La vida pasa como
una cascada de días, uno tras otro se los va llevando el tiempo. Cuando uno es
niño la felicidad es un pan de cada día, un permanente respiro que la vida nos
da de cualquier forma y como sea. Cuando se es niño uno es feliz por cualquier
cosa, por la lluvia o por el sol, por el frío de la tarde o por una cometa que
vuela en lontananza.
Pero el tiempo no
se detiene y los cuentos que nos leen un día dejan de habitar nuestro sueño y
se guardan en una biblioteca para otros que vendrán. La vida nos va varando
como a los restos de un naufragio cada día y a veces suele arrastrarnos a
orillas desconocidas de las que poco sabemos, a islas deshabitadas en las que
nos deja para aprender que la vida no es fácil.
Somos los
responsables de nuestro propio destino, de nuestros actos y afectos, de
nuestros amores y desamores, de aquello tenemos y de lo que hemos perdido.
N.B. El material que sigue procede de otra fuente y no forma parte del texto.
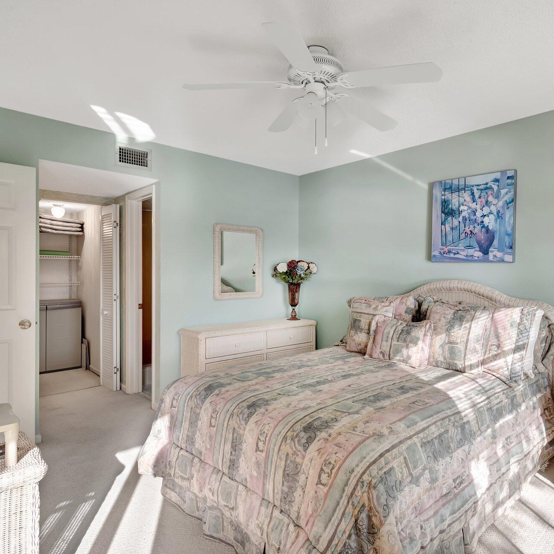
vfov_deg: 74.8
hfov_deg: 73.5
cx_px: 348
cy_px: 269
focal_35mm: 20
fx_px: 362
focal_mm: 10
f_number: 8
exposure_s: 1/80
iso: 1000
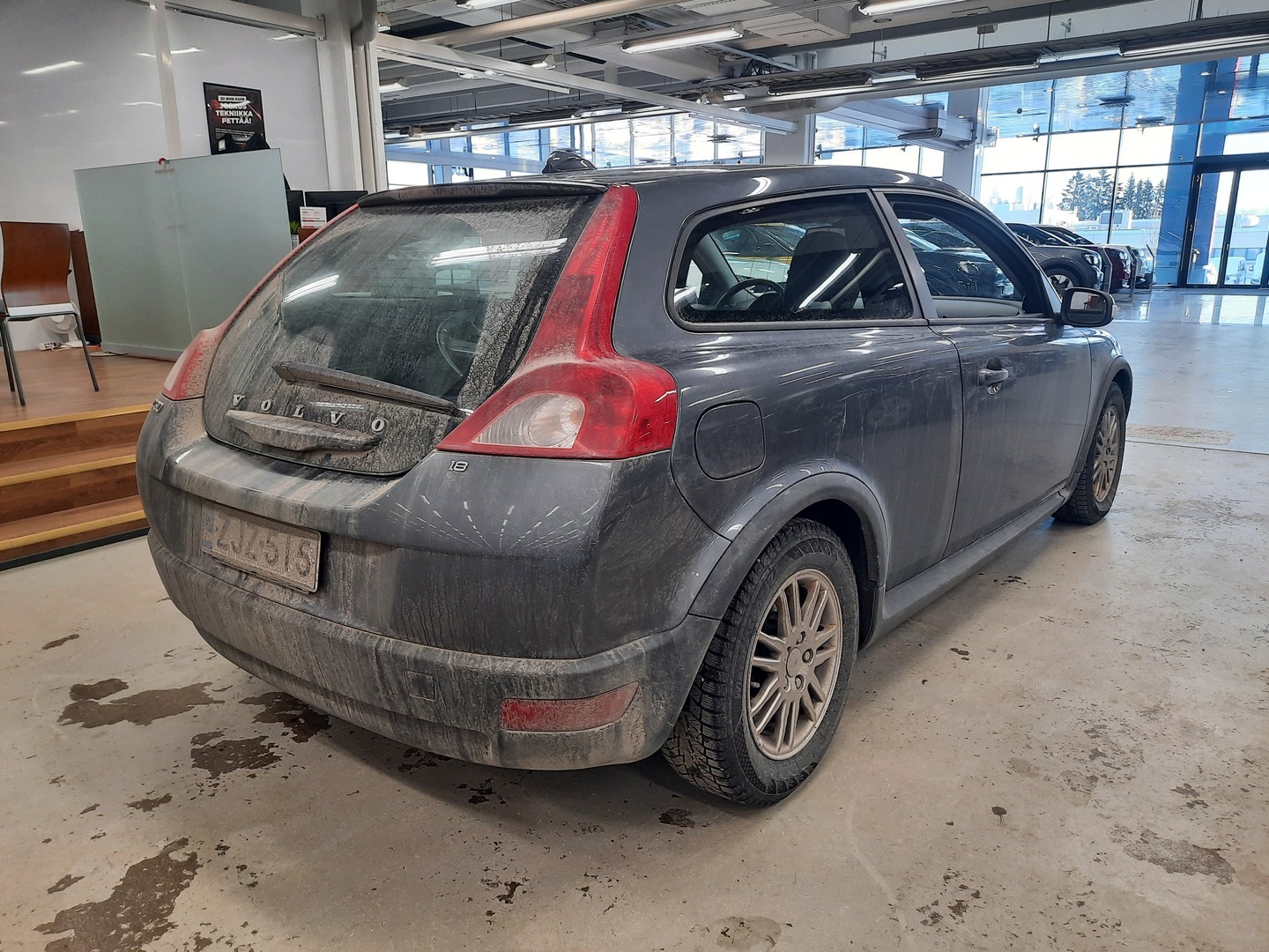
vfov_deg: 54.9
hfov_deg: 69.4
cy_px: 476
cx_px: 634
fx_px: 916
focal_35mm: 25
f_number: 2
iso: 125
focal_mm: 4.6
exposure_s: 1/50
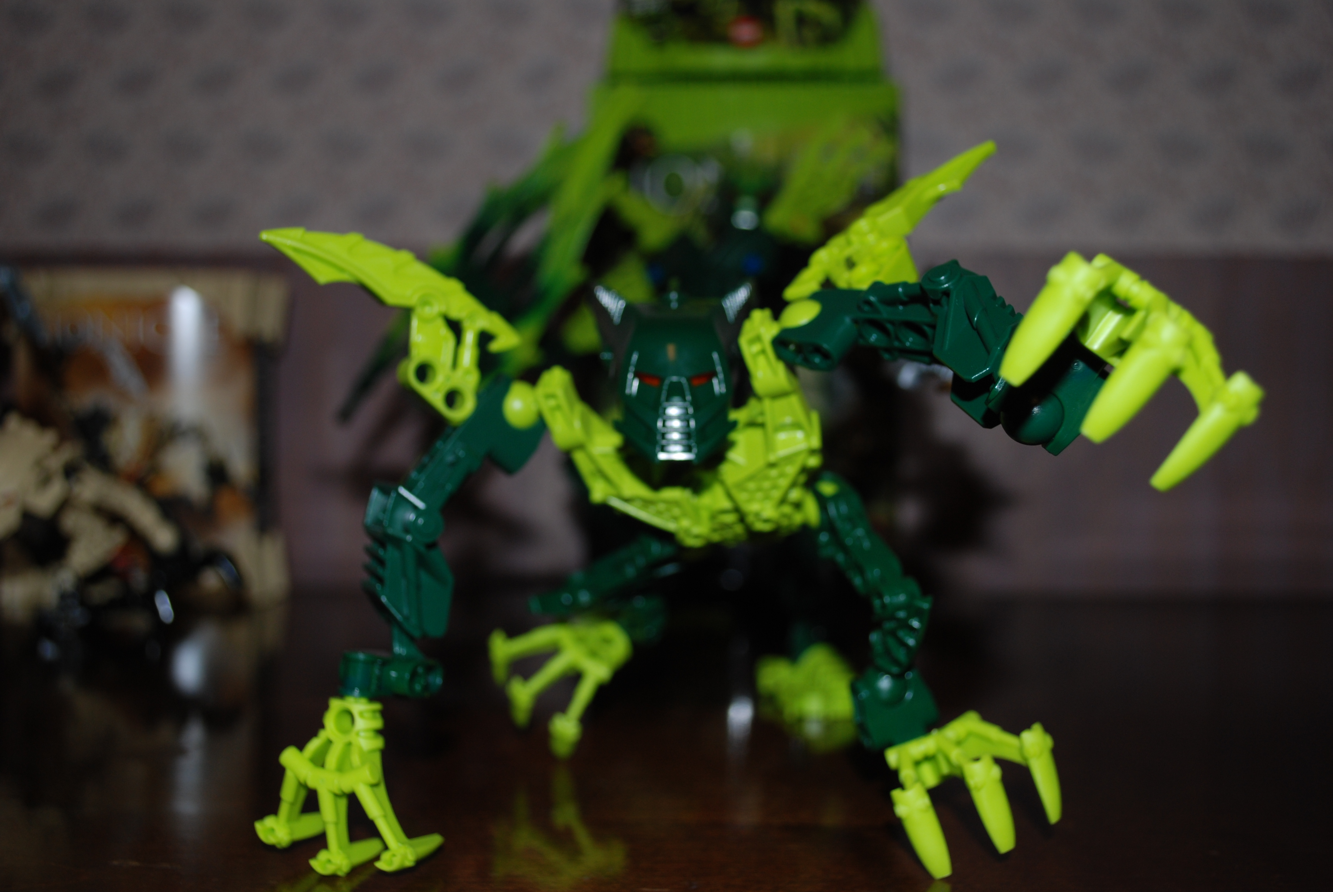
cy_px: 446
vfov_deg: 34.3
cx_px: 666
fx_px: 1446
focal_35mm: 39
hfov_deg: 49.5
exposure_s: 1/60
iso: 200
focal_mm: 26
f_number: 4.2
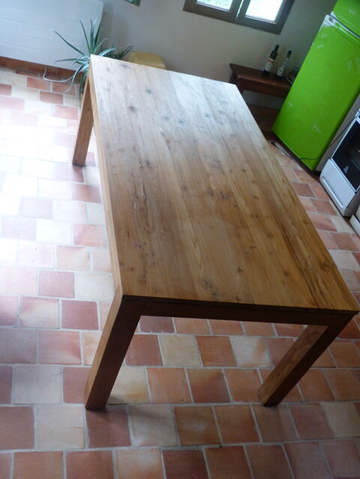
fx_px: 499
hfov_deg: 39.7
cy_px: 240
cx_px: 180
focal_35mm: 36
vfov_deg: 51.4
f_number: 3.1
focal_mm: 6.3
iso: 320
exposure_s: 1/60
Somos los únicos responsables y es ruin buscar culpables. Las horas no se
detienen, ni tampoco las estaciones, los días se suceden en una larga secuencia
a la que llamamos tiempo, aquel que nos va arrinconando sin que nos demos
cuenta. Despacio, frágil, mientras amamos, mientras reímos, mientras dormimos,
imperceptible, mientras vivimos y morimos…
Un día nos damos
cuenta que mucha de la gente que conocimos una vez ya no está entre nosotros,
que cada vez la muerte nos toca más cerca y hasta tenemos que cargar en
horizontal a algún amigo al que quisimos. El tiempo para entonces ha hecho
algunas heridas, algunos amores se han ido para siempre y son irrepetibles – en
la vida todo es irrepetible-. Otros afectos nos hieren con distancias y
nos volvemos más sensibles, más frágiles. Las cosas que antes podíamos hacerlas
con facilidad se vuelven difíciles y es cuando empezamos a entender más a
nuestros hijos y a nuestros padres, a los que muchas veces hubimos criticado
con infame injusticia.
El tiempo no
perdona ni olvida, tarde o temprano nos pasa todas las facturas de todo lo
vivido. Somos los caminantes de un mundo al que nunca conoceremos por completo.
Leemos libros a diario para darnos cuenta lo poco que sabemos, amamos para
sentirnos liberados del dolor de la soledad y muchas veces nos hundimos en el
llanto cuando creemos que los caminos de la vida se han acabado.
Toda una vida no
basta para aprender, todo lo vivido siempre es poco. Toda la gente que nos
quiso tarde o temprano se ausenta. La vida es un ciclo cotidiano que felizmente
un día se termina, -que aburrido sería vivir eternamente, que tediosa y que vana la eternidad-.
Nacer y morir es un
proceso del que no nos damos cuenta. Nacemos llorando, vivimos llorando y
probablemente sea igual el final. A veces nos aferramos por costumbre y tomamos
pastillas para el dolor, ese que no se ve pero que se siente tanto, ese que
hiere sin que nadie pueda verlo ni hacer nada.
Un día un hombre de
blanco con aséptica paciencia nos dice
que nuestras condiciones no son las mejores, que más allá de nuestro peso y
nuestra talla hay ciertas cosas que preocupan y que pueden ser riesgosas. Es
cuando nos damos cuenta que eso que podemos llamar nuestra fecha de vencimiento
está muy cerca y que más allá de las pastillas y de las inyecciones cotidianas
la vida solo es un ciclo que tarde o temprano se cierra… y que felizmente, no
es eterna, porque nada dura para siempre, ni la noche, ni el día, ni la más
larga primavera, todo un día se termina.